In the meantime you are likely to hear plenty from proponents, and critics, of fluoridation as city councillors have circled this spring as the time to finally make a decision on a subject that has gone unanswered for the better part of three years.
It says here we should keep the status quo, and shelve the practice of water fluoridation in Cornwall for good.
As I’ve said in the past, it’s got little to do with the conspiracy theorists that are ready to suggest death looms behind every drop of fluoridated water. It doesn’t.
Instead, I think the issue in Fun City boils down to wasting taxpayer money and ensuring the safety of the guys that keep our drinking water flowing.
It will cost $300,000 in up-front expenses and about $50,000 a year to fluoridate drinking water in Cornwall. It might not seem like much when considered within a city budget of $160 million, but it adds up over time.
And where is much of that money going? Probably down the drain. Most of our drinking water ends up going right back into the St. Lawrence River instead of the mouths of Cornwallites.
Think about it, more water is used in Cornwall for washing clothes, dishes, flushing toilets, keeping lawns green and bathing instead of drinking or even cooking.

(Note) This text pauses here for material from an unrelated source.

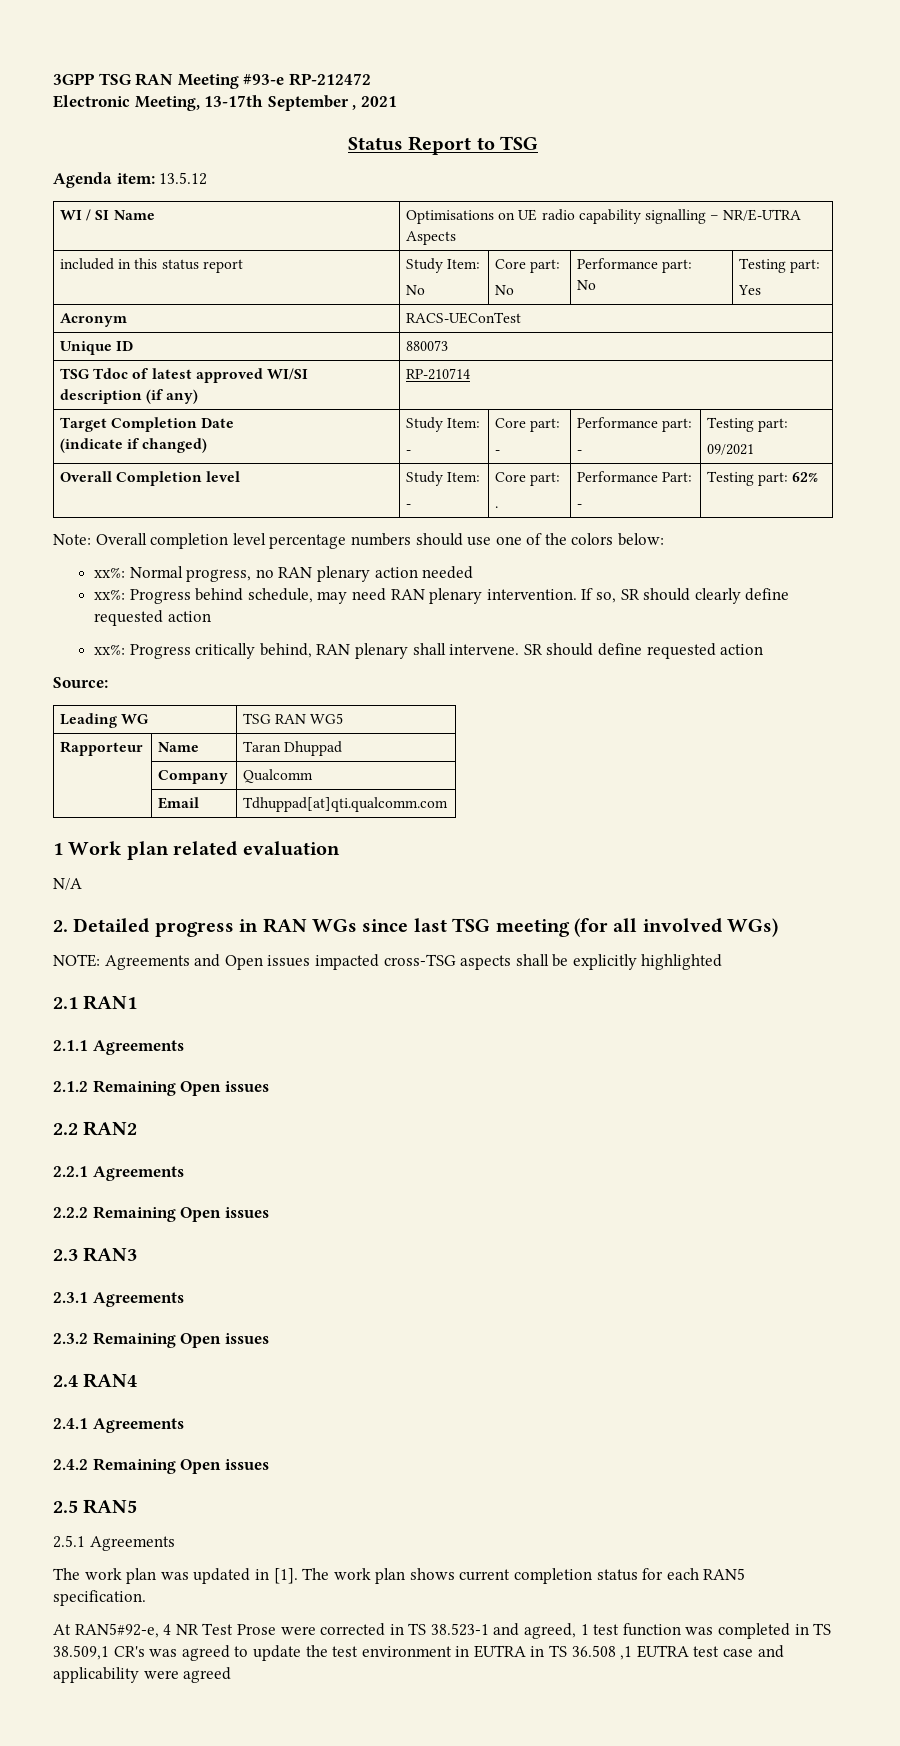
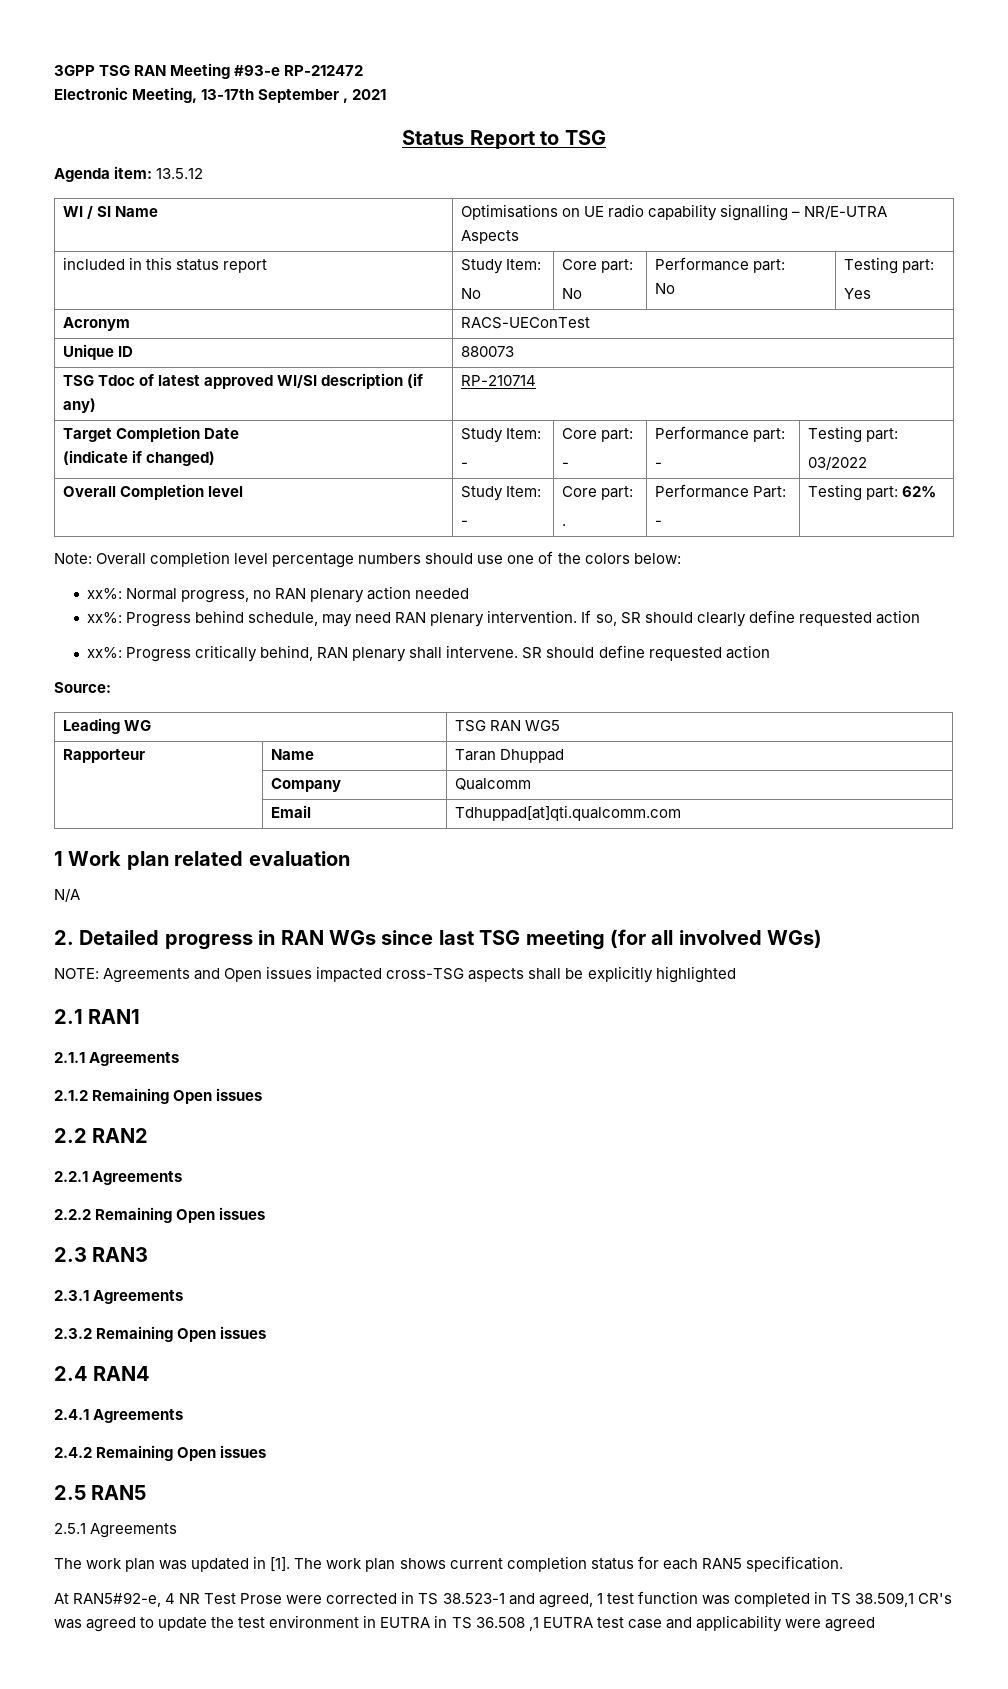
[707,444,755,455] 09/2021 -> [807,456,867,470] 03/2022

People are still getting fluoride from sources like tooth paste and mouthwash. And in the U.S., studies have shown that sodas, juices, sports drinks, beers, and many other processed foods, including infant foods, now have elevated fluoride levels – which leads me to think we’re getting the fluoride anyway, like it or not.
So, if we’re already being exposed to fluoride, and most of the fluoridated water created in Cornwall is simply getting a one-way trip to the sewers instead of first passing through human bodies, then perhaps the guys who work at the water filtration plant are being subjected to undue risks.
Cornwall’s water isn’t treated by simply adding fluoride to the system. Instead highly corrosive and potentially dangerous hydrofluorosilicic acid is added to create fluoride in our water.
This stuff is bad news.
City environmental services manager Morris McCormick said the acid can cause severe burns.
And I was once told holes in the ground (not a lot, but some) had been created at the filtration plant, where hydrofluorosilicic acid has dripped and eaten away at anything it touches.
If we were getting more bang for our fluoride buck I would argue the practice should be maintained and the guys at the filtration plant would have to live with the reality.
But we aren’t. Most of the fluoride is not being consumed…which creates an undue risk for water filtration plant staff.
In the two-plus years since the practice was stopped city council has booted the issue around time and again. Medical professionals have long suggested the benefits of water fluoridation, especially in terms of dental care, far outweigh other concerns. The doctors may well have a point about how important dental care is to the socioeconomic stability of a community…but that would be in a perfect world where most of the fluoride in the municipal water supply was actually being consumed by residents.
The practice was started in the 1940s, when we weren’t as educated about dental health, or as affluent as we are right now.
Times have changed and I would argue it’s time for the public to police itself when it comes to dental health.
We would be saving money, and potential injury for water treatment plant workers, if we discontinue water fluoridation.